Brief ▸ Copy every record below exactly as it stands.

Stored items
----------------

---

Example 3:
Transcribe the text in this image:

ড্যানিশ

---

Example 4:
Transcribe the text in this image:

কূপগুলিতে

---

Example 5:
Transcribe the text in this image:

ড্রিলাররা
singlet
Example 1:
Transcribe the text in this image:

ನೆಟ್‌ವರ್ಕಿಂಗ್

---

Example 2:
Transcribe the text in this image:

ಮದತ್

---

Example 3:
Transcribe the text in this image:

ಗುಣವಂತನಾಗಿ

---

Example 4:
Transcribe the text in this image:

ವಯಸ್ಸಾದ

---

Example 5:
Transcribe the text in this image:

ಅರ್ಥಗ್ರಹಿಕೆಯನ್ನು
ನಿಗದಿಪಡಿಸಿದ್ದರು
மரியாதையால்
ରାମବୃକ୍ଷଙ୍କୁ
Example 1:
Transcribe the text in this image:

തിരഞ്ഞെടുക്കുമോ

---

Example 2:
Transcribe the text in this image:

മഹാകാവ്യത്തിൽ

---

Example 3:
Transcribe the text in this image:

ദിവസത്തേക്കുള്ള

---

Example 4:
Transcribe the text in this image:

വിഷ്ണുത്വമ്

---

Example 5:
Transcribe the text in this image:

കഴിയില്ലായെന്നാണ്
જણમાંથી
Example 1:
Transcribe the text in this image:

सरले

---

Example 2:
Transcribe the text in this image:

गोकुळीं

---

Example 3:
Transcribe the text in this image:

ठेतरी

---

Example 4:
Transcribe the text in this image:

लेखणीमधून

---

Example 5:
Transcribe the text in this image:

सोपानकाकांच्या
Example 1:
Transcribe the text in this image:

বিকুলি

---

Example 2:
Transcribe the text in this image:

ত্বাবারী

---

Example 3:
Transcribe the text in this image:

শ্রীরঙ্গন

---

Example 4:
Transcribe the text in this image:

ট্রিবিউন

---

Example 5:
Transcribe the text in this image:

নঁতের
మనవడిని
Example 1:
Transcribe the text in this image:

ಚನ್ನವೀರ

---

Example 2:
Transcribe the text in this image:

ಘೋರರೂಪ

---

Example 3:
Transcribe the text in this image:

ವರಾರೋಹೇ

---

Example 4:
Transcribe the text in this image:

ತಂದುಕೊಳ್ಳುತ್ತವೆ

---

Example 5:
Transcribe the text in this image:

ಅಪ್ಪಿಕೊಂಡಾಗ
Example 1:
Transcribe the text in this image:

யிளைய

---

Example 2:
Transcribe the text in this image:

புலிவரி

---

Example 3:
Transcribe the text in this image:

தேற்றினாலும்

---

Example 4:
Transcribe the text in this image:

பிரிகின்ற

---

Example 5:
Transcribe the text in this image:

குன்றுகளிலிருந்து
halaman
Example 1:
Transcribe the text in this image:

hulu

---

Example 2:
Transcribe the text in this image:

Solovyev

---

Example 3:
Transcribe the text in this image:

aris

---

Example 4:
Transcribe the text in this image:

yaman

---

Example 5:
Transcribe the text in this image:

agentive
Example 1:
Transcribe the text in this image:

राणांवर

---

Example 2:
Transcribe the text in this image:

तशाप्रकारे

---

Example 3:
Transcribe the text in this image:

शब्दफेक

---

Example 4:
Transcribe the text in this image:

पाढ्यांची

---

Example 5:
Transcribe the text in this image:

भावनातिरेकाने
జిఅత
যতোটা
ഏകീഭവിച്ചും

----------------

Result for this exercise ▸
---

Example 3:
Transcribe the text in this image:

ড্যানিশ

---

Example 4:
Transcribe the text in this image:

কূপগুলিতে

---

Example 5:
Transcribe the text in this image:

ড্রিলাররা
singlet
Example 1:
Transcribe the text in this image:

ನೆಟ್‌ವರ್ಕಿಂಗ್

---

Example 2:
Transcribe the text in this image:

ಮದತ್

---

Example 3:
Transcribe the text in this image:

ಗುಣವಂತನಾಗಿ

---

Example 4:
Transcribe the text in this image:

ವಯಸ್ಸಾದ

---

Example 5:
Transcribe the text in this image:

ಅರ್ಥಗ್ರಹಿಕೆಯನ್ನು
ನಿಗದಿಪಡಿಸಿದ್ದರು
மரியாதையால்
ରାମବୃକ୍ଷଙ୍କୁ
Example 1:
Transcribe the text in this image:

തിരഞ്ഞെടുക്കുമോ

---

Example 2:
Transcribe the text in this image:

മഹാകാവ്യത്തിൽ

---

Example 3:
Transcribe the text in this image:

ദിവസത്തേക്കുള്ള

---

Example 4:
Transcribe the text in this image:

വിഷ്ണുത്വമ്

---

Example 5:
Transcribe the text in this image:

കഴിയില്ലായെന്നാണ്
જણમાંથી
Example 1:
Transcribe the text in this image:

सरले

---

Example 2:
Transcribe the text in this image:

गोकुळीं

---

Example 3:
Transcribe the text in this image:

ठेतरी

---

Example 4:
Transcribe the text in this image:

लेखणीमधून

---

Example 5:
Transcribe the text in this image:

सोपानकाकांच्या
Example 1:
Transcribe the text in this image:

বিকুলি

---

Example 2:
Transcribe the text in this image:

ত্বাবারী

---

Example 3:
Transcribe the text in this image:

শ্রীরঙ্গন

---

Example 4:
Transcribe the text in this image:

ট্রিবিউন

---

Example 5:
Transcribe the text in this image:

নঁতের
మనవడిని
Example 1:
Transcribe the text in this image:

ಚನ್ನವೀರ

---

Example 2:
Transcribe the text in this image:

ಘೋರರೂಪ

---

Example 3:
Transcribe the text in this image:

ವರಾರೋಹೇ

---

Example 4:
Transcribe the text in this image:

ತಂದುಕೊಳ್ಳುತ್ತವೆ

---

Example 5:
Transcribe the text in this image:

ಅಪ್ಪಿಕೊಂಡಾಗ
Example 1:
Transcribe the text in this image:

யிளைய

---

Example 2:
Transcribe the text in this image:

புலிவரி

---

Example 3:
Transcribe the text in this image:

தேற்றினாலும்

---

Example 4:
Transcribe the text in this image:

பிரிகின்ற

---

Example 5:
Transcribe the text in this image:

குன்றுகளிலிருந்து
halaman
Example 1:
Transcribe the text in this image:

hulu

---

Example 2:
Transcribe the text in this image:

Solovyev

---

Example 3:
Transcribe the text in this image:

aris

---

Example 4:
Transcribe the text in this image:

yaman

---

Example 5:
Transcribe the text in this image:

agentive
Example 1:
Transcribe the text in this image:

राणांवर

---

Example 2:
Transcribe the text in this image:

तशाप्रकारे

---

Example 3:
Transcribe the text in this image:

शब्दफेक

---

Example 4:
Transcribe the text in this image:

पाढ्यांची

---

Example 5:
Transcribe the text in this image:

भावनातिरेकाने
జిఅత
যতোটা
ഏകീഭവിച്ചും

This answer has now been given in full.